(Work item)
Find the word "Suomen" below. Copy each line that has it.

(Saved entries)
*** Begin section ***

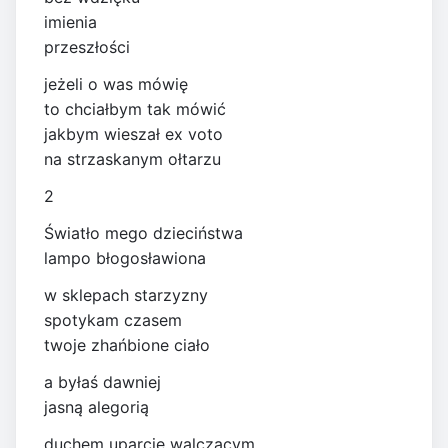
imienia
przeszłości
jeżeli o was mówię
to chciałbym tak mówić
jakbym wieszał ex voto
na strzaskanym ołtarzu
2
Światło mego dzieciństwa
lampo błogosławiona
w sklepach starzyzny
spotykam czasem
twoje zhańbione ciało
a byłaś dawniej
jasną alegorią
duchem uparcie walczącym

*** End section ***
*** Begin section ***

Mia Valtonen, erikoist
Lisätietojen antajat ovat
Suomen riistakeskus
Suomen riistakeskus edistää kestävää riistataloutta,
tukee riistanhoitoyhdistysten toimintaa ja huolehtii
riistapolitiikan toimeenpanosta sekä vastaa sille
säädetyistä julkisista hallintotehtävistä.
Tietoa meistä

*** End section ***
*** Begin section ***

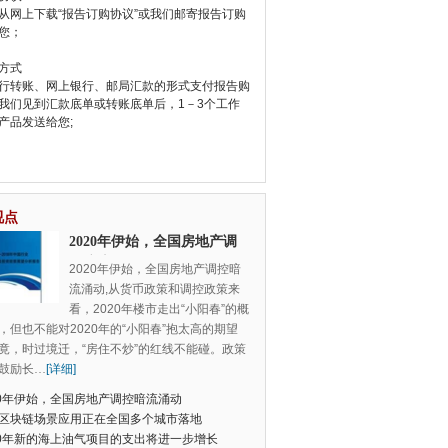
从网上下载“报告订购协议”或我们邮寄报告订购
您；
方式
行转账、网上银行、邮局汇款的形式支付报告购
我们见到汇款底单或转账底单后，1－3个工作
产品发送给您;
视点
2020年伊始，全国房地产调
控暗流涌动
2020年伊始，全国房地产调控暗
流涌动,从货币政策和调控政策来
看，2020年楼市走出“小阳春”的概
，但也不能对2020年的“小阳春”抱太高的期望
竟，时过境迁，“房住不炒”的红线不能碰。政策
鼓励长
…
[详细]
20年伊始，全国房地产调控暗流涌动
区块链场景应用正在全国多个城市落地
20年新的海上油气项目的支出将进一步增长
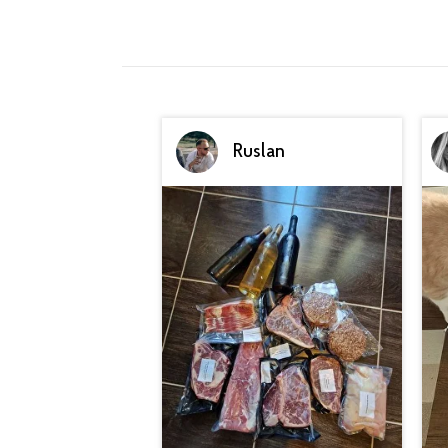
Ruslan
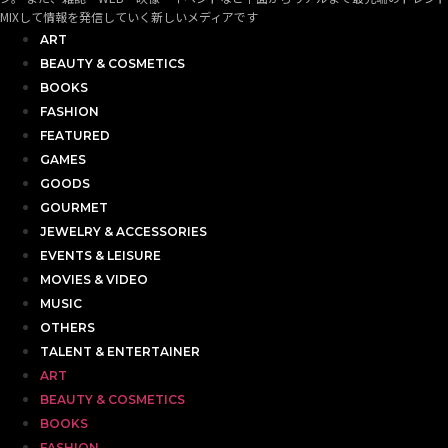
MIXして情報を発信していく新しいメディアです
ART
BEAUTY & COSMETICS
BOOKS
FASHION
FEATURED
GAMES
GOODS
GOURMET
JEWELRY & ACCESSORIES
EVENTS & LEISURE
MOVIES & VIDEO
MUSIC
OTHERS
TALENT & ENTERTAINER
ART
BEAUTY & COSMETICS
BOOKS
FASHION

*** End section ***

(Result of this exercise)
Suomen riistakeskus
Suomen riistakeskus edistää kestävää riistataloutta,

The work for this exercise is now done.